- [Task instructions]: Make an exact copy of the records, dropping all pictures.

Records from a dataset
== == ==

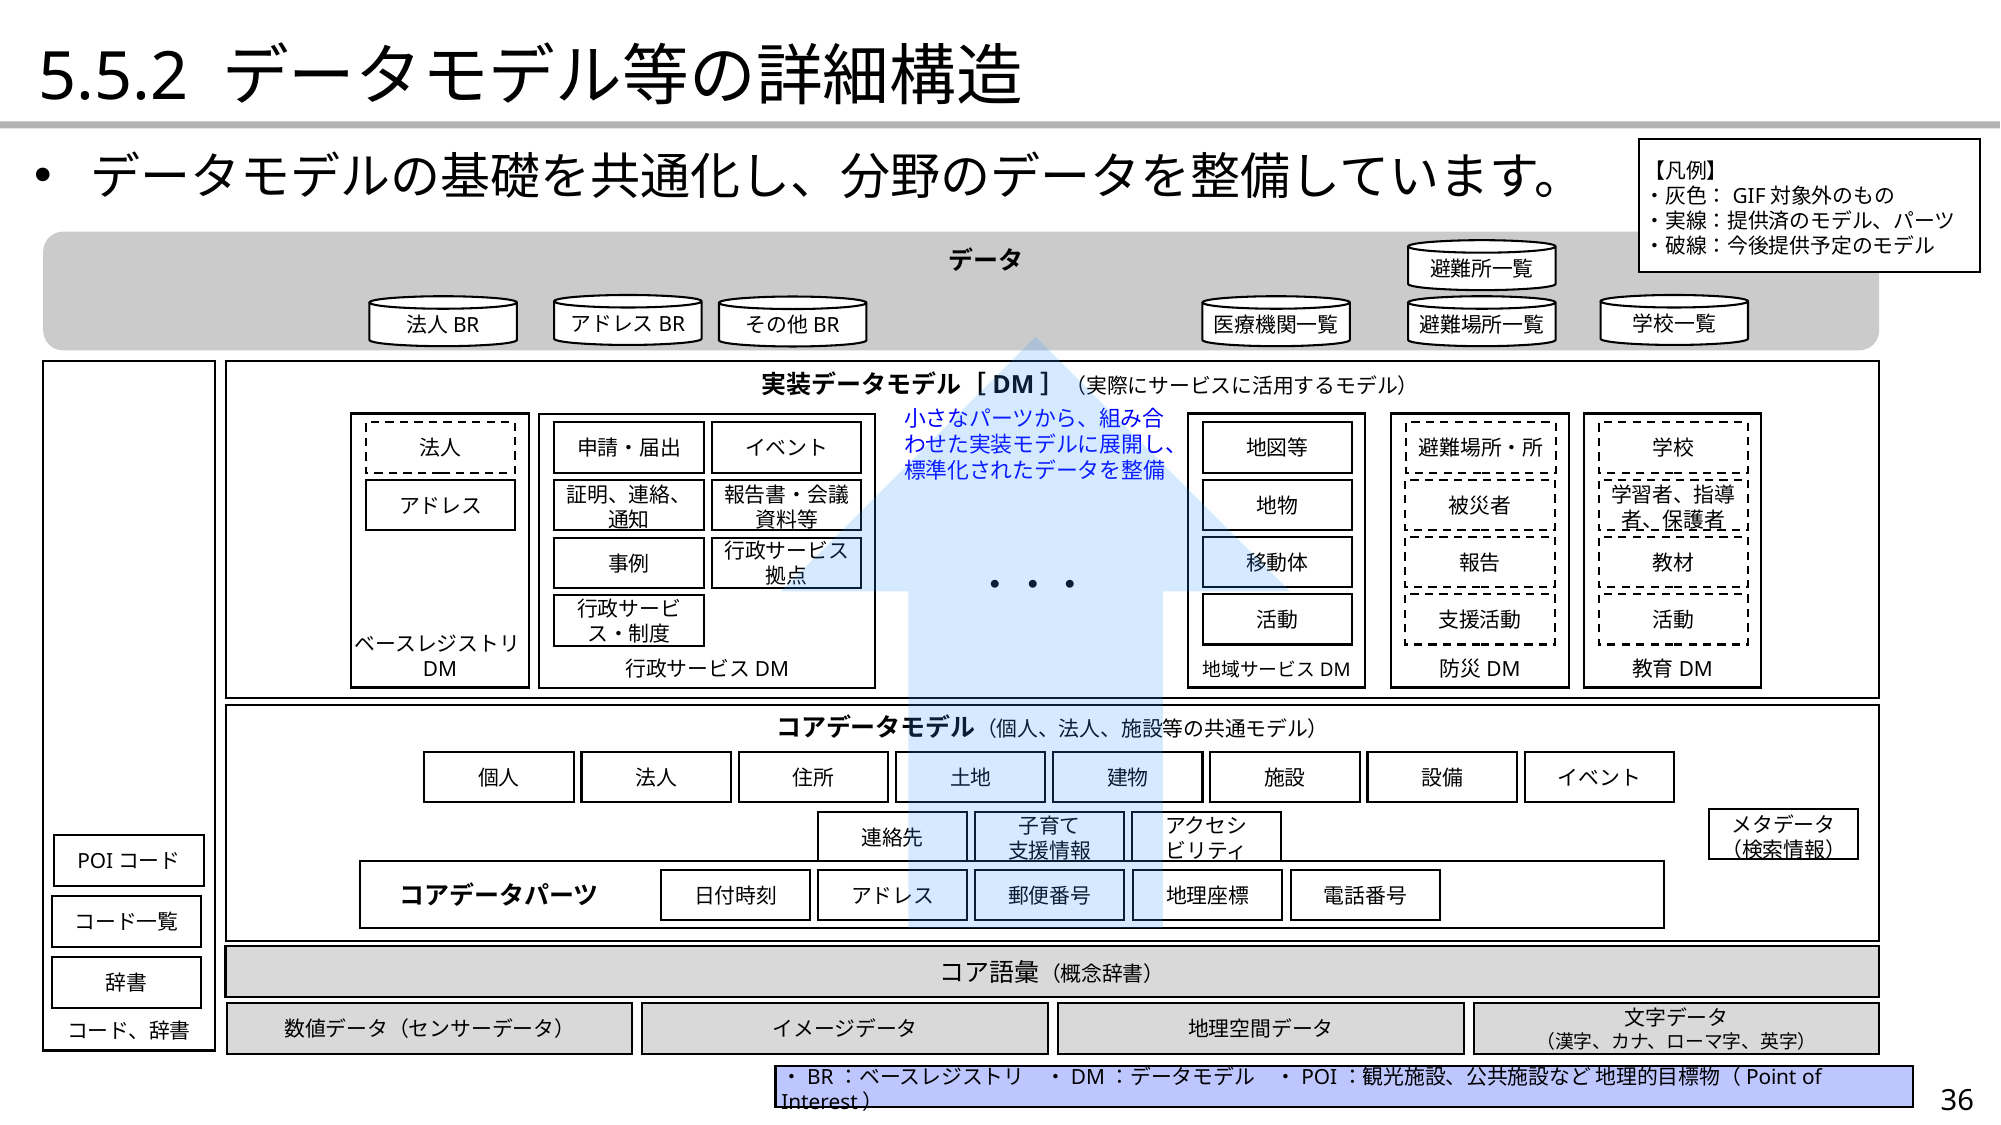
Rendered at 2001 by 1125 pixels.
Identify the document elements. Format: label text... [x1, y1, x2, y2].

text_box 5.5.2 データモデル等の詳細構造 [23, 34, 1910, 121]
text_box イベント [1524, 751, 1675, 803]
text_box アクセシ ビリティ [1164, 811, 1282, 860]
text_box メタデータ （検索情報） [1708, 808, 1859, 860]
text_box 避難場所・所 [1405, 421, 1557, 474]
text_box コアデータパーツ [359, 860, 907, 929]
text_box データ [42, 230, 1881, 352]
text_box 学校 [1598, 421, 1749, 474]
text_box イメージデータ [641, 1002, 1049, 1055]
slide_number 36 [1881, 1073, 1989, 1124]
text_box 申請・届出 [553, 421, 705, 474]
text_box 小さなパーツから、組み合わせた実装モデルに展開し、 標準化されたデータを整備 [889, 397, 972, 480]
text_box その他BR [717, 295, 868, 348]
text_box ベースレジストリDM [350, 412, 530, 689]
text_box アドレス [365, 479, 516, 531]
text_box イベント [711, 421, 862, 474]
text_box コアデータモデル（個人、法人、施設等の共通モデル） [225, 704, 1880, 942]
text_box 活動 [1598, 593, 1749, 646]
text_box 移動体 [1238, 536, 1353, 588]
text_box 避難所一覧 [1406, 239, 1557, 292]
text_box 行政サービスDM [538, 413, 876, 689]
text_box 避難場所一覧 [1406, 295, 1557, 348]
text_box 証明、連絡、通知 [553, 479, 705, 531]
text_box コード、辞書 [42, 360, 216, 1052]
text_box 教材 [1598, 536, 1749, 588]
text_box 地物 [1202, 479, 1353, 531]
text_box 地域サービスDM [1187, 412, 1366, 689]
text_box 建物 [1164, 751, 1204, 803]
text_box 地理空間データ [1057, 1002, 1465, 1055]
text_box 文字データ （漢字、カナ、ローマ字、英字） [1473, 1002, 1880, 1055]
text_box 支援活動 [1404, 593, 1556, 646]
text_box 報告書・会議資料等 [711, 479, 862, 531]
text_box アドレス [817, 869, 907, 921]
text_box 土地 [895, 751, 907, 803]
text_box データモデルの基礎を共通化し、分野のデータを整備しています。 [19, 137, 1957, 212]
text_box 数値データ（センサーデータ） [226, 1002, 633, 1055]
text_box アドレスBR [552, 293, 703, 346]
text_box 個人 [423, 751, 575, 803]
text_box 事例 [553, 537, 705, 589]
text_box 法人 [580, 751, 732, 803]
text_box 被災者 [1404, 479, 1556, 531]
text_box コアデータパーツ [1164, 860, 1665, 929]
text_box 医療機関一覧 [1201, 295, 1351, 348]
text_box [778, 335, 1293, 929]
text_box 電話番号 [1290, 869, 1441, 921]
text_box 連絡先 [817, 811, 907, 860]
text_box 地理座標 [1164, 869, 1283, 921]
text_box 実装データモデル［DM］（実際にサービスに活用するモデル） [1062, 360, 1880, 699]
text_box コード一覧 [51, 895, 202, 948]
text_box コア語彙（概念辞書） [224, 945, 1880, 998]
text_box ・BR：ベースレジストリ ・DM：データモデル ・POI：観光施設、公共施設など 地理的目標物（Point of Interest） [774, 1065, 1914, 1108]
text_box 法人BR [368, 295, 518, 348]
text_box 小さなパーツから、組み合わせた実装モデルに展開し、 標準化されたデータを整備 [1099, 397, 1188, 486]
text_box 行政サービス・制度 [553, 594, 705, 647]
text_box 地図等 [1202, 421, 1353, 474]
text_box 法人 [365, 421, 516, 474]
text_box 行政サービス拠点 [711, 537, 832, 589]
text_box POIコード [53, 834, 205, 887]
text_box 学習者、指導者、保護者 [1598, 479, 1749, 531]
text_box 教育DM [1583, 412, 1762, 689]
text_box 施設 [1209, 751, 1361, 803]
text_box 辞書 [51, 956, 202, 1009]
text_box 活動 [1202, 593, 1353, 646]
text_box 設備 [1366, 751, 1518, 803]
text_box 学校一覧 [1599, 293, 1750, 346]
text_box 日付時刻 [660, 869, 811, 921]
text_box 防災DM [1390, 412, 1570, 689]
text_box 報告 [1404, 536, 1556, 588]
text_box 住所 [738, 751, 889, 803]
text_box 実装データモデル［DM］（実際にサービスに活用するモデル） [225, 360, 1009, 699]
text_box 【凡例】 ・灰色：GIF対象外のもの ・実線：提供済のモデル、パーツ ・破線：今後提供予定のモデル [1638, 138, 1981, 273]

== == ==

- [Answer to the problem]:
Rendered at 2001 by 1125 pixels.
Identify the document elements. Format: label text... [x1, y1, x2, y2].

text_box 5.5.2 データモデル等の詳細構造 [23, 34, 1910, 121]
text_box イベント [1524, 751, 1675, 803]
text_box アクセシ ビリティ [1164, 811, 1282, 860]
text_box メタデータ （検索情報） [1708, 808, 1859, 860]
text_box 避難場所・所 [1405, 421, 1557, 474]
text_box コアデータパーツ [359, 860, 907, 929]
text_box データ [42, 230, 1881, 352]
text_box 学校 [1598, 421, 1749, 474]
text_box イメージデータ [641, 1002, 1049, 1055]
slide_number 36 [1881, 1073, 1989, 1124]
text_box 申請・届出 [553, 421, 705, 474]
text_box 小さなパーツから、組み合わせた実装モデルに展開し、 標準化されたデータを整備 [889, 397, 972, 480]
text_box その他BR [717, 295, 868, 348]
text_box ベースレジストリDM [350, 412, 530, 689]
text_box アドレス [365, 479, 516, 531]
text_box イベント [711, 421, 862, 474]
text_box コアデータモデル（個人、法人、施設等の共通モデル） [225, 704, 1880, 942]
text_box 活動 [1598, 593, 1749, 646]
text_box 移動体 [1238, 536, 1353, 588]
text_box 避難所一覧 [1406, 239, 1557, 292]
text_box 行政サービスDM [538, 413, 876, 689]
text_box 避難場所一覧 [1406, 295, 1557, 348]
text_box 証明、連絡、通知 [553, 479, 705, 531]
text_box コード、辞書 [42, 360, 216, 1052]
text_box 教材 [1598, 536, 1749, 588]
text_box 地物 [1202, 479, 1353, 531]
text_box 地域サービスDM [1187, 412, 1366, 689]
text_box 建物 [1164, 751, 1204, 803]
text_box 地理空間データ [1057, 1002, 1465, 1055]
text_box 文字データ （漢字、カナ、ローマ字、英字） [1473, 1002, 1880, 1055]
text_box 支援活動 [1404, 593, 1556, 646]
text_box 報告書・会議資料等 [711, 479, 862, 531]
text_box アドレス [817, 869, 907, 921]
text_box 土地 [895, 751, 907, 803]
text_box データモデルの基礎を共通化し、分野のデータを整備しています。 [19, 137, 1957, 212]
text_box 数値データ（センサーデータ） [226, 1002, 633, 1055]
text_box アドレスBR [552, 293, 703, 346]
text_box 個人 [423, 751, 575, 803]
text_box 事例 [553, 537, 705, 589]
text_box 法人 [580, 751, 732, 803]
text_box 被災者 [1404, 479, 1556, 531]
text_box コアデータパーツ [1164, 860, 1665, 929]
text_box 医療機関一覧 [1201, 295, 1351, 348]
text_box [778, 335, 1293, 929]
text_box 電話番号 [1290, 869, 1441, 921]
text_box 連絡先 [817, 811, 907, 860]
text_box 地理座標 [1164, 869, 1283, 921]
text_box 実装データモデル［DM］（実際にサービスに活用するモデル） [1062, 360, 1880, 699]
text_box コード一覧 [51, 895, 202, 948]
text_box コア語彙（概念辞書） [224, 945, 1880, 998]
text_box ・BR：ベースレジストリ ・DM：データモデル ・POI：観光施設、公共施設など 地理的目標物（Point of Interest） [774, 1065, 1914, 1108]
text_box 法人BR [368, 295, 518, 348]
text_box 小さなパーツから、組み合わせた実装モデルに展開し、 標準化されたデータを整備 [1099, 397, 1188, 486]
text_box 行政サービス・制度 [553, 594, 705, 647]
text_box 地図等 [1202, 421, 1353, 474]
text_box 法人 [365, 421, 516, 474]
text_box 行政サービス拠点 [711, 537, 832, 589]
text_box POIコード [53, 834, 205, 887]
text_box 学習者、指導者、保護者 [1598, 479, 1749, 531]
text_box 教育DM [1583, 412, 1762, 689]
text_box 施設 [1209, 751, 1361, 803]
text_box 辞書 [51, 956, 202, 1009]
text_box 活動 [1202, 593, 1353, 646]
text_box 設備 [1366, 751, 1518, 803]
text_box 学校一覧 [1599, 293, 1750, 346]
text_box 日付時刻 [660, 869, 811, 921]
text_box 防災DM [1390, 412, 1570, 689]
text_box 報告 [1404, 536, 1556, 588]
text_box 住所 [738, 751, 889, 803]
text_box 実装データモデル［DM］（実際にサービスに活用するモデル） [225, 360, 1009, 699]
text_box 【凡例】 ・灰色：GIF対象外のもの ・実線：提供済のモデル、パーツ ・破線：今後提供予定のモデル [1638, 138, 1981, 273]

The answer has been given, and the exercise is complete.